┌────────
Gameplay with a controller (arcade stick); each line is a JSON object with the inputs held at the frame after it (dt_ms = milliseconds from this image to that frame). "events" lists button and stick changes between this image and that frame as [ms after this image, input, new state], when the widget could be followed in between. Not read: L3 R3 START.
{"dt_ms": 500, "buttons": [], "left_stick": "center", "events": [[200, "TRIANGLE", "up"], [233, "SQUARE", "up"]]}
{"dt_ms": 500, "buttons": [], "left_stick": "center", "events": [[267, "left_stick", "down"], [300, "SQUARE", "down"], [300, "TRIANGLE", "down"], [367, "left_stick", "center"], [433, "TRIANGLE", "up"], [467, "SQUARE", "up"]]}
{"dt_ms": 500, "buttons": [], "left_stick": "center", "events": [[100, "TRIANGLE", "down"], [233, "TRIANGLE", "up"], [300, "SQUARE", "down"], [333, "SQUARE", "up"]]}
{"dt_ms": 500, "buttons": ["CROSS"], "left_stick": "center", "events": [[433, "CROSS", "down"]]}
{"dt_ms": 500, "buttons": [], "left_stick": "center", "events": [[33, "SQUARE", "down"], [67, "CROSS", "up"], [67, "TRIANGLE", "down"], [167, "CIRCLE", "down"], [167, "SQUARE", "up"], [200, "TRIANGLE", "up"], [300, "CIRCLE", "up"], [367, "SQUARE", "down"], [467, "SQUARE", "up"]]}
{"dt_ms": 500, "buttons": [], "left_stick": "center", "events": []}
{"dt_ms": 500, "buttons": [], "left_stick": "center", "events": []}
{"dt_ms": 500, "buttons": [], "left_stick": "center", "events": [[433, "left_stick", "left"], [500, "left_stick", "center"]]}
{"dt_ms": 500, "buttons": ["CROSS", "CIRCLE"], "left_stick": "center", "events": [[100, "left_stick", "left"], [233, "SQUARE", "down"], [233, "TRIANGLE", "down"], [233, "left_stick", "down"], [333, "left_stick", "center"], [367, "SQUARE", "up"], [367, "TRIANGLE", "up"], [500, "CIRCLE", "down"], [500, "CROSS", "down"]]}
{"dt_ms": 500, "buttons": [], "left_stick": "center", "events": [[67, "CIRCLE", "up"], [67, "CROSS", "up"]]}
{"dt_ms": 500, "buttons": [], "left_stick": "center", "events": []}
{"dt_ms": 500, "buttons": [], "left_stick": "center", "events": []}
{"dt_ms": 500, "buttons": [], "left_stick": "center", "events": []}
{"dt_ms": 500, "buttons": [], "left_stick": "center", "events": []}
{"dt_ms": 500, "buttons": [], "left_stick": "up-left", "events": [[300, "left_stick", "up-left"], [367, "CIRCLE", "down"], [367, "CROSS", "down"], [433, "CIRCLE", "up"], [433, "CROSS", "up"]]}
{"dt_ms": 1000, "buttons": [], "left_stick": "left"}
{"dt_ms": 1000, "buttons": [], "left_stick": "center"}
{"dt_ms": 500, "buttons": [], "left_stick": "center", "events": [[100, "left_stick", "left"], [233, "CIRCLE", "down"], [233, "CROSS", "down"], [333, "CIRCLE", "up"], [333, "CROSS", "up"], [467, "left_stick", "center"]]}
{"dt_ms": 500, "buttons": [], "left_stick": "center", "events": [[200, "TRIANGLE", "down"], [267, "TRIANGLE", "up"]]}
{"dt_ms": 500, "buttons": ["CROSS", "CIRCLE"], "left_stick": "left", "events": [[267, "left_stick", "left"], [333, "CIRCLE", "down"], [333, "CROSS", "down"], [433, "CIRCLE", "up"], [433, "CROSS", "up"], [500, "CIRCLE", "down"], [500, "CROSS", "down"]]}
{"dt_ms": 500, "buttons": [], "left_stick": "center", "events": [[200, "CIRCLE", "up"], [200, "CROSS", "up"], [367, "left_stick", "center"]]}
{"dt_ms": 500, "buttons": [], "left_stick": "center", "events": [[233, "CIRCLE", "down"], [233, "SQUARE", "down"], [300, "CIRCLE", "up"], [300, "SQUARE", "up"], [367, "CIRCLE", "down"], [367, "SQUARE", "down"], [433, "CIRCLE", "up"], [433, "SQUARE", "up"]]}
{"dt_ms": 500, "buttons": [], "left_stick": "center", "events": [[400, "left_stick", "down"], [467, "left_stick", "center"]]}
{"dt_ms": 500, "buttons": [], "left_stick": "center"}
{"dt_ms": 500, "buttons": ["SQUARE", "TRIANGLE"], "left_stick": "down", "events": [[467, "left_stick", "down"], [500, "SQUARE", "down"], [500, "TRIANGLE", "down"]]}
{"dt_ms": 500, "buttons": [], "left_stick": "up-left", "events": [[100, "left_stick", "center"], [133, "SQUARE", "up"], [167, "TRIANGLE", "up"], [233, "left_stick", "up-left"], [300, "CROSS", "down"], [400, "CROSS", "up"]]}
└────────
Work instructions: Retype the listing exactly.

Exercise solution:
Gameplay with a controller (arcade stick); each line is a JSON object with the inputs held at the frame after it (dt_ms = milliseconds from this image to that frame). "events" lists button and stick changes between this image and that frame as [ms after this image, input, new state], when the widget could be followed in between. Not read: L3 R3 START.
{"dt_ms": 500, "buttons": [], "left_stick": "center", "events": [[200, "TRIANGLE", "up"], [233, "SQUARE", "up"]]}
{"dt_ms": 500, "buttons": [], "left_stick": "center", "events": [[267, "left_stick", "down"], [300, "SQUARE", "down"], [300, "TRIANGLE", "down"], [367, "left_stick", "center"], [433, "TRIANGLE", "up"], [467, "SQUARE", "up"]]}
{"dt_ms": 500, "buttons": [], "left_stick": "center", "events": [[100, "TRIANGLE", "down"], [233, "TRIANGLE", "up"], [300, "SQUARE", "down"], [333, "SQUARE", "up"]]}
{"dt_ms": 500, "buttons": ["CROSS"], "left_stick": "center", "events": [[433, "CROSS", "down"]]}
{"dt_ms": 500, "buttons": [], "left_stick": "center", "events": [[33, "SQUARE", "down"], [67, "CROSS", "up"], [67, "TRIANGLE", "down"], [167, "CIRCLE", "down"], [167, "SQUARE", "up"], [200, "TRIANGLE", "up"], [300, "CIRCLE", "up"], [367, "SQUARE", "down"], [467, "SQUARE", "up"]]}
{"dt_ms": 500, "buttons": [], "left_stick": "center", "events": []}
{"dt_ms": 500, "buttons": [], "left_stick": "center", "events": []}
{"dt_ms": 500, "buttons": [], "left_stick": "center", "events": [[433, "left_stick", "left"], [500, "left_stick", "center"]]}
{"dt_ms": 500, "buttons": ["CROSS", "CIRCLE"], "left_stick": "center", "events": [[100, "left_stick", "left"], [233, "SQUARE", "down"], [233, "TRIANGLE", "down"], [233, "left_stick", "down"], [333, "left_stick", "center"], [367, "SQUARE", "up"], [367, "TRIANGLE", "up"], [500, "CIRCLE", "down"], [500, "CROSS", "down"]]}
{"dt_ms": 500, "buttons": [], "left_stick": "center", "events": [[67, "CIRCLE", "up"], [67, "CROSS", "up"]]}
{"dt_ms": 500, "buttons": [], "left_stick": "center", "events": []}
{"dt_ms": 500, "buttons": [], "left_stick": "center", "events": []}
{"dt_ms": 500, "buttons": [], "left_stick": "center", "events": []}
{"dt_ms": 500, "buttons": [], "left_stick": "center", "events": []}
{"dt_ms": 500, "buttons": [], "left_stick": "up-left", "events": [[300, "left_stick", "up-left"], [367, "CIRCLE", "down"], [367, "CROSS", "down"], [433, "CIRCLE", "up"], [433, "CROSS", "up"]]}
{"dt_ms": 1000, "buttons": [], "left_stick": "left"}
{"dt_ms": 1000, "buttons": [], "left_stick": "center"}
{"dt_ms": 500, "buttons": [], "left_stick": "center", "events": [[100, "left_stick", "left"], [233, "CIRCLE", "down"], [233, "CROSS", "down"], [333, "CIRCLE", "up"], [333, "CROSS", "up"], [467, "left_stick", "center"]]}
{"dt_ms": 500, "buttons": [], "left_stick": "center", "events": [[200, "TRIANGLE", "down"], [267, "TRIANGLE", "up"]]}
{"dt_ms": 500, "buttons": ["CROSS", "CIRCLE"], "left_stick": "left", "events": [[267, "left_stick", "left"], [333, "CIRCLE", "down"], [333, "CROSS", "down"], [433, "CIRCLE", "up"], [433, "CROSS", "up"], [500, "CIRCLE", "down"], [500, "CROSS", "down"]]}
{"dt_ms": 500, "buttons": [], "left_stick": "center", "events": [[200, "CIRCLE", "up"], [200, "CROSS", "up"], [367, "left_stick", "center"]]}
{"dt_ms": 500, "buttons": [], "left_stick": "center", "events": [[233, "CIRCLE", "down"], [233, "SQUARE", "down"], [300, "CIRCLE", "up"], [300, "SQUARE", "up"], [367, "CIRCLE", "down"], [367, "SQUARE", "down"], [433, "CIRCLE", "up"], [433, "SQUARE", "up"]]}
{"dt_ms": 500, "buttons": [], "left_stick": "center", "events": [[400, "left_stick", "down"], [467, "left_stick", "center"]]}
{"dt_ms": 500, "buttons": [], "left_stick": "center"}
{"dt_ms": 500, "buttons": ["SQUARE", "TRIANGLE"], "left_stick": "down", "events": [[467, "left_stick", "down"], [500, "SQUARE", "down"], [500, "TRIANGLE", "down"]]}
{"dt_ms": 500, "buttons": [], "left_stick": "up-left", "events": [[100, "left_stick", "center"], [133, "SQUARE", "up"], [167, "TRIANGLE", "up"], [233, "left_stick", "up-left"], [300, "CROSS", "down"], [400, "CROSS", "up"]]}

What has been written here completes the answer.